ZU ERLEDIGENDE AUFGABEN:
- 1) Nenne alle Bandnamen, die in der Plattenkritik zu »Black Cat« vorkommen.
- 2) Führe die Plattenkritik zu »Black Cat« ab ihrem letzten Satz um einige Sätze weiter.

TEXTAUSZUG:
BEWERTEN
 

Fluffy

»Black Cat«

[Virgin]

Text: Autor unbekannt

Ein verwirrender Bandname, denn flauschig ist das, was Amanda Rootes und ihre drei Mitstreiterinnen uns da bieten, nun wirklich nicht. Bei einem ihrer ersten Auftritte brachten sie die Verstärker zum Durchnkallen. Und so klingt auch ihre Debüt-CD. Mit der Zielrichtung STOOGES oder SEX PISTOLS marschieren die Mädels aus London durch ihre düsteren Dramen um sexuelle Abhängigkeiten und Beziehungs-Extreme aller Art. Wut und Resignation halten sich hierbei die Waage - wie im richtigen Leben also. Das macht FLUFFY auf Anhieb sympathisch. Hier gibt’s keine Agitation, sondern selbstbewußte Reflektionen mit brutaler Deutlichkeit. Gefangene werden hierbei auch musikalisch nicht gemacht.

BEREITGESTELLTES MATERIAL:

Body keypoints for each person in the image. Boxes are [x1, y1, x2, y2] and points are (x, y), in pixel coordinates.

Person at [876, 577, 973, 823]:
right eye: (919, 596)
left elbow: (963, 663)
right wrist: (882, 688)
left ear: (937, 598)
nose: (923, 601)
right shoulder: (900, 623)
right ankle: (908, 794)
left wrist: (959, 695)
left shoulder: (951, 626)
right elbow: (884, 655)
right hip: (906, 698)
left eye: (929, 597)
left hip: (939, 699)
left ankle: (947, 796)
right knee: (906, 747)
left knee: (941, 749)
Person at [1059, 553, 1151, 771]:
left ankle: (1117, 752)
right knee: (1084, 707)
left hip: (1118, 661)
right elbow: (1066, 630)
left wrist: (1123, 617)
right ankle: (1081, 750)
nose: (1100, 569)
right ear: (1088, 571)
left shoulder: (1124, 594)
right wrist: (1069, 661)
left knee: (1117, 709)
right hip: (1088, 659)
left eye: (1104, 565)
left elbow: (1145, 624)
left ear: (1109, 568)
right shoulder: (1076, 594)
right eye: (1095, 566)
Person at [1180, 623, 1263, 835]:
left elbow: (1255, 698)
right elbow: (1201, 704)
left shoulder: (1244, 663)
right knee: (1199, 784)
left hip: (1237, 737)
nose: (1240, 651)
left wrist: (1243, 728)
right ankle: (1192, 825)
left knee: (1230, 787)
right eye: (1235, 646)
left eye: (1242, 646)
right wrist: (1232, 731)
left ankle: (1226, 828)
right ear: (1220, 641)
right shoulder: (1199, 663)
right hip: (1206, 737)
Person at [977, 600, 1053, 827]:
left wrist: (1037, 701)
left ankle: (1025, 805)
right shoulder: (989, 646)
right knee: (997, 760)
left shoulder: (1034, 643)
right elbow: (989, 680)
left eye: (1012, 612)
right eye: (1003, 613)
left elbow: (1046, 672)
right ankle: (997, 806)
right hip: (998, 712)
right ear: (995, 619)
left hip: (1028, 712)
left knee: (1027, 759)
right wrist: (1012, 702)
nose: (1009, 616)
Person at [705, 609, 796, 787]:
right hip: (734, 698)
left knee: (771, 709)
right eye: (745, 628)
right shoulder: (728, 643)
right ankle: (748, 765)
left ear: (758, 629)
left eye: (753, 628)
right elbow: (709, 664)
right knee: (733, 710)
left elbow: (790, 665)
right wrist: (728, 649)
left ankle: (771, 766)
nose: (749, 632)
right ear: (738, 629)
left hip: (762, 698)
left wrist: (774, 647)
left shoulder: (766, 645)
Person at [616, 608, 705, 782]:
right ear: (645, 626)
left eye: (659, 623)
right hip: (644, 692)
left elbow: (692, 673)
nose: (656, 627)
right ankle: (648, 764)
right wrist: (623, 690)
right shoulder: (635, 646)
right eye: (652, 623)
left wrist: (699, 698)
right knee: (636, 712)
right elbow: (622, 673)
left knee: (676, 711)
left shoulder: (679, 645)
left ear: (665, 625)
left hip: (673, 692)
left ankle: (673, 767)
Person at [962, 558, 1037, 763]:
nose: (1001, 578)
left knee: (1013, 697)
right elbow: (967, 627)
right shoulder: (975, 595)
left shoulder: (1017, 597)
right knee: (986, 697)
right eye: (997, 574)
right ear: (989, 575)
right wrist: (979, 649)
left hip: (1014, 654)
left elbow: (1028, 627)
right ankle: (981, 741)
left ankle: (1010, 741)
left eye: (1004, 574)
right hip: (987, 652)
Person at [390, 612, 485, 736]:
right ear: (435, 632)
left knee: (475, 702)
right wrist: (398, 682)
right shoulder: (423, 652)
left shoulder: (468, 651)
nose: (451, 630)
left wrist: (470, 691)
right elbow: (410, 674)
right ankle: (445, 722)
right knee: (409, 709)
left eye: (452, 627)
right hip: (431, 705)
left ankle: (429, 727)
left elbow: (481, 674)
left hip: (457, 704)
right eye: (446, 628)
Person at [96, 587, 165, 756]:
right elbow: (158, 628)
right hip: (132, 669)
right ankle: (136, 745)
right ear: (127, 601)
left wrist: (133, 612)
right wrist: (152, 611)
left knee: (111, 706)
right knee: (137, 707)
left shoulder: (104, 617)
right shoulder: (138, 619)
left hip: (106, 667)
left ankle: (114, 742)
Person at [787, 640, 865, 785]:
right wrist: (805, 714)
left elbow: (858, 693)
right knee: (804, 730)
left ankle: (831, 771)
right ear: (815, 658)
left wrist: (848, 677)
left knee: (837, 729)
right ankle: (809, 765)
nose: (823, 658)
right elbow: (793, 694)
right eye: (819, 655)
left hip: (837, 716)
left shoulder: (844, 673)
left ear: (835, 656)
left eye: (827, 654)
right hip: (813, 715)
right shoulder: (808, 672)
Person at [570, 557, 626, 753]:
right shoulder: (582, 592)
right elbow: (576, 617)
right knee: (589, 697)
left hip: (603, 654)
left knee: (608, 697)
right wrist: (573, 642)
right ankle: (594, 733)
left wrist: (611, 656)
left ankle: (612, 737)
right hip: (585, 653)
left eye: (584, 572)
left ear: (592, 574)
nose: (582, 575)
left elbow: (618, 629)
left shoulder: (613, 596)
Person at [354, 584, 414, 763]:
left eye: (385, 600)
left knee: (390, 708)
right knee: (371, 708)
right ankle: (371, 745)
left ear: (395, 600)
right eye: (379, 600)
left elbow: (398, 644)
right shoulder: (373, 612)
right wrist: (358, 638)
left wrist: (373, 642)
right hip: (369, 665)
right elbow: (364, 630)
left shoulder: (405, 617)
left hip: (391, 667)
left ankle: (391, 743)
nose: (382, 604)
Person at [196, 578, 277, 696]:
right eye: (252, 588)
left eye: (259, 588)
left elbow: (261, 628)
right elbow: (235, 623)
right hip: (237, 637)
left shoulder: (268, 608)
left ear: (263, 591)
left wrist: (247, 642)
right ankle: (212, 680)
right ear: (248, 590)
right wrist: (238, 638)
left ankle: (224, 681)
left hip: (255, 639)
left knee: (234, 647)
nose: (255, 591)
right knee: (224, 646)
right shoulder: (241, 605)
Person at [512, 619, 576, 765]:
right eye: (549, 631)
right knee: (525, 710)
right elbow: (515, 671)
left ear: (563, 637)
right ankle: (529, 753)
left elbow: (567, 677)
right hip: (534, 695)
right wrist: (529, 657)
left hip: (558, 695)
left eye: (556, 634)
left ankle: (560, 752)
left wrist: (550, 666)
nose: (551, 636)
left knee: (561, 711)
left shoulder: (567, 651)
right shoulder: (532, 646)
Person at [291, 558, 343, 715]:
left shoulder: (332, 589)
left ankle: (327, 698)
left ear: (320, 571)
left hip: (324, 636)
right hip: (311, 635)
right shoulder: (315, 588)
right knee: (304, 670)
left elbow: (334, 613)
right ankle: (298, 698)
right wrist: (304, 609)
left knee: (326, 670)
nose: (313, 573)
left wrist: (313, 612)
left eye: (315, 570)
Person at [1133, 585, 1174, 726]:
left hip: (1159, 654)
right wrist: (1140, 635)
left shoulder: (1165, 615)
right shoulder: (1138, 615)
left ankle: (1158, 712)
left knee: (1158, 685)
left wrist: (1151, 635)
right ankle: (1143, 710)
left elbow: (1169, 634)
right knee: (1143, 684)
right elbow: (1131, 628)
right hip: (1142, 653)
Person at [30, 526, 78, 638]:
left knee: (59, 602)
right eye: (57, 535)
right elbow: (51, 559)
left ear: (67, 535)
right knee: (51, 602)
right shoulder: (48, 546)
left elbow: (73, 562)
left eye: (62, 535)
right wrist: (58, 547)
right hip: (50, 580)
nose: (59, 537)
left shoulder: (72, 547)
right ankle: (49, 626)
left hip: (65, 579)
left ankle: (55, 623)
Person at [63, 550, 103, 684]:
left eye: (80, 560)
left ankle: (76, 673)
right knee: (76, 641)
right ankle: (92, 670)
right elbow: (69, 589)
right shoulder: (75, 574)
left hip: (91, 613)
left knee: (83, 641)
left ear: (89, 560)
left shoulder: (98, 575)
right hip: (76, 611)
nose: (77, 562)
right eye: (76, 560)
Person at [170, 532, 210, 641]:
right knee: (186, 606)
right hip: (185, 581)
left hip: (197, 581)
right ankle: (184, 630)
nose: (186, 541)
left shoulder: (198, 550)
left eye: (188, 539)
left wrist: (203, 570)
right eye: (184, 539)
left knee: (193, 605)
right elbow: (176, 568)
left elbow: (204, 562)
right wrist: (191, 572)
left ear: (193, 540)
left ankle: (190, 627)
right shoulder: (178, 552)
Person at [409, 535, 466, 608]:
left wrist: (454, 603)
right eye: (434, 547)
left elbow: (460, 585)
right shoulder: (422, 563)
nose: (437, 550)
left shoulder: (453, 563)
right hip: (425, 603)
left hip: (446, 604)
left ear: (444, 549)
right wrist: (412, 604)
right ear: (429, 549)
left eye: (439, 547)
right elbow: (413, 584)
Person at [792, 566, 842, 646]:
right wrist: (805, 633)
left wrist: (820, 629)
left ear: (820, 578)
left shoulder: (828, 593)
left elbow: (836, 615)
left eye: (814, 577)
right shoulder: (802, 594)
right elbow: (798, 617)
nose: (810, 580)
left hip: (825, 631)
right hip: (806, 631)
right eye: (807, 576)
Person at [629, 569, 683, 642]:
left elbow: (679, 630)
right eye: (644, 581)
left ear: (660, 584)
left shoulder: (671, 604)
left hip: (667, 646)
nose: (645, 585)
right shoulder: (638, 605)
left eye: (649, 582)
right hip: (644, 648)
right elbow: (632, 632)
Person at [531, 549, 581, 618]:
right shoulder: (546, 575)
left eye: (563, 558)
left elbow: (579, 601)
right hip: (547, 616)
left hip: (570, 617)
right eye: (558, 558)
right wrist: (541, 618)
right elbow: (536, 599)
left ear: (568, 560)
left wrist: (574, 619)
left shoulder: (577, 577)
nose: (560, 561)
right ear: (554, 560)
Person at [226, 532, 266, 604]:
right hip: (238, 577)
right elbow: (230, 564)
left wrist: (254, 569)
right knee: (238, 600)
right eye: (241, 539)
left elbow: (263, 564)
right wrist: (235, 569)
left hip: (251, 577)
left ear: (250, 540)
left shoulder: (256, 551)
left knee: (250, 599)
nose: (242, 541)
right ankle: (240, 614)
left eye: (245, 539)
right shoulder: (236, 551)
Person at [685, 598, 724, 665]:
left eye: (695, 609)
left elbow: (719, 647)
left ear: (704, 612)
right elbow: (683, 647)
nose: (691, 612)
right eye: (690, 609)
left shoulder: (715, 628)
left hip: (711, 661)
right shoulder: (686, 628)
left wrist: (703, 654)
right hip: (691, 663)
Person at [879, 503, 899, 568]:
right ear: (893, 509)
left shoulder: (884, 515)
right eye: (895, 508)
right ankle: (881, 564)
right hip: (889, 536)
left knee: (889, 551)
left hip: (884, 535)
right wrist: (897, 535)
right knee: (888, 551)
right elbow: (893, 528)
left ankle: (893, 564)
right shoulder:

ERGEBNISSE:
- 1) Fluffy, STOOGES, SEX PISTOLS

- 2)
Die Songs sind straight, eingängig und simpel. So entwickelt sich praktisch jeder Track um einen einzigen, grandiosen Riff. Der treibende Rhyhtmus lädt zum Abtanzen ein, und die Melodien bleiben sofort hängen. Musikalische Virtuosität sucht man genauso vergeblich wie glattpeputzte Arrangements. Das ist simpler, ehrlicher Rock mit jeder Menge Power und Chuzpe. Was will man mehr?